However, the relationship between wrestling promotions and state athletic commissions was often tumultuous. Promotions often saw these commissions as a hindrance to their operations, introducing unnecessary red tape and regulations that didn't apply to their unique form of entertainment. In the late 1980s, the World Wrestling Federation (WWF, now WWE) took a revolutionary step in its relationship with regulatory bodies: it publicly declared that professional wrestling was "sports entertainment," openly admitting to the scripted nature of their matches.
This admission led to a significant reduction in the oversight that state athletic commissions had over professional wrestling. By acknowledging that the outcomes were predetermined and the action was choreographed, the WWE could argue that they were more akin to a theater company than a traditional sports organization. As a result, wrestling was gradually deregulated in many states, leading to cost savings for the promotions and a more streamlined process for putting on events.
While the regulation at the state level was diminishing, the federal government stepped in during the 1990s. The United States Congress launched an investigation into the widespread use of steroids in professional wrestling, prompted by the high-profile trial of Vince McMahon, the owner of the WWE, who was acquitted. The controversy surrounding steroids led to the introduction of the Anabolic Steroid Control Act in 1990, placing steroids into the controlled substances category.
However, as with state regulation, federal oversight was met with resistance from within the industry. Many wrestling organizations argued that, as entertainment entities, they should not be subject to the same regulations as competitive sports. The steroid controversy exposed the industry to increased scrutiny, but it also highlighted the unique nature of professional wrestling, reinforcing its categorization as "sports entertainment."
In the 21st century, both state and federal regulation of professional wrestling remains a mixed bag. Some states continue to regulate wrestling under their athletic commissions, while others have relaxed their oversight. Federal regulation, too, is sporadic. Despite the Anabolic Steroid Control Act, enforcement of steroid use in wrestling has been inconsistent, due to its categorization as entertainment rather than sport.
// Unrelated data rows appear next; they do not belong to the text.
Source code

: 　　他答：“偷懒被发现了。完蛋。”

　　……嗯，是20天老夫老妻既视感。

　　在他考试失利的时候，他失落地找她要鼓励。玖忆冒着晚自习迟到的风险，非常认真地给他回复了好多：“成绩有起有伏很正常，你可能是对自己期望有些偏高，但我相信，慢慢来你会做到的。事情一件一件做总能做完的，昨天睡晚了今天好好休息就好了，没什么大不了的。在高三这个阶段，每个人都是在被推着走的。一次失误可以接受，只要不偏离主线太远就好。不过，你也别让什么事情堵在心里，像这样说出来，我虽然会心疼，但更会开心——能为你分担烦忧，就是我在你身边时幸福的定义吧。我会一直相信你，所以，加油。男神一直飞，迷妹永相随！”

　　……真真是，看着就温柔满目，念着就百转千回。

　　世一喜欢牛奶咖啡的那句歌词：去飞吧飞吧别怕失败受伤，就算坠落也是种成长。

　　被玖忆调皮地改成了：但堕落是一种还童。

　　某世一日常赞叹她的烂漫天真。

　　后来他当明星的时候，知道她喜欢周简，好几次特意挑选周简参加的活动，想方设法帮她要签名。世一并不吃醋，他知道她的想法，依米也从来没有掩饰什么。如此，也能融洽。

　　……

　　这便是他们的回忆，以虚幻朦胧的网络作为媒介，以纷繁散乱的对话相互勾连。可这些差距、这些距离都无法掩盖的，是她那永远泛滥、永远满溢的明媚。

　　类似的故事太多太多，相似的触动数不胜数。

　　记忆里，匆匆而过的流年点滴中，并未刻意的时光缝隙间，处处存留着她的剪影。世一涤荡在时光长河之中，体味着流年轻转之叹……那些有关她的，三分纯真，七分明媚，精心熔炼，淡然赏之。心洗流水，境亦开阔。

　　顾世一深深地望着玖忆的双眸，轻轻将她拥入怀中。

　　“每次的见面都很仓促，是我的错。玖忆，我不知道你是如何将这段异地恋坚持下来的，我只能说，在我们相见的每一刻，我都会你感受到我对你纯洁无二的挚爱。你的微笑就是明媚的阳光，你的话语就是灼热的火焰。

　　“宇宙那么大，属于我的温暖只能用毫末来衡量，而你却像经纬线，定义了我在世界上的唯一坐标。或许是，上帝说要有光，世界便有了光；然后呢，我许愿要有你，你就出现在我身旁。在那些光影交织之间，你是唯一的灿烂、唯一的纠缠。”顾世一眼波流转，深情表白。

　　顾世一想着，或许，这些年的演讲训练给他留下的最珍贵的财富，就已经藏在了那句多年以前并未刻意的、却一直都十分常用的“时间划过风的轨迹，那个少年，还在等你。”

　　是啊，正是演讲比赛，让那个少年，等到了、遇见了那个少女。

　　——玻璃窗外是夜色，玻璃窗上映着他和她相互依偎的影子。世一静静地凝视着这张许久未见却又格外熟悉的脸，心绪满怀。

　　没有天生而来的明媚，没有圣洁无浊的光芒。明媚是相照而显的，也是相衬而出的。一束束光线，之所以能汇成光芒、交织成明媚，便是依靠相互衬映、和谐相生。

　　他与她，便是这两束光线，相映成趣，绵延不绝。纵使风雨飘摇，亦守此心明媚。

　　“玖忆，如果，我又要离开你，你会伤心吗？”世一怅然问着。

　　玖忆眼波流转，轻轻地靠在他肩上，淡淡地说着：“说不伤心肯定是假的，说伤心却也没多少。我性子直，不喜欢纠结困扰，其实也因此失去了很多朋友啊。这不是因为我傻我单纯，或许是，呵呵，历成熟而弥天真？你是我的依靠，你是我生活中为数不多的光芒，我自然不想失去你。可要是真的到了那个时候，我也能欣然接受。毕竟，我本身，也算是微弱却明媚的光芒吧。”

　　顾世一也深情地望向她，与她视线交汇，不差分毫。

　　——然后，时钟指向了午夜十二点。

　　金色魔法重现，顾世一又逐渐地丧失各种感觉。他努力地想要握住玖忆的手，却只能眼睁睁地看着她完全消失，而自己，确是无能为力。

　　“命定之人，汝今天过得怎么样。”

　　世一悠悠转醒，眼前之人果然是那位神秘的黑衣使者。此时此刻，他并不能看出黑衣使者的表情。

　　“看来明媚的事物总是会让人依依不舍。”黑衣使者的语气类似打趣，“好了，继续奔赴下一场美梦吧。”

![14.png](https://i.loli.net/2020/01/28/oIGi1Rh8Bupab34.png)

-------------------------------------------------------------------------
The evolution of professional wrestling from an unregulated athletic contest to a heavily regulated spectacle, and then towards a partially regulated form of entertainment, is a unique case study in the relationship between the entertainment industry and government oversight. As professional wrestling continues to evolve and grow, it is likely that the debate over its regulation will continue, shaped by the ongoing tension between wrestling's twin identities as both sport and theater.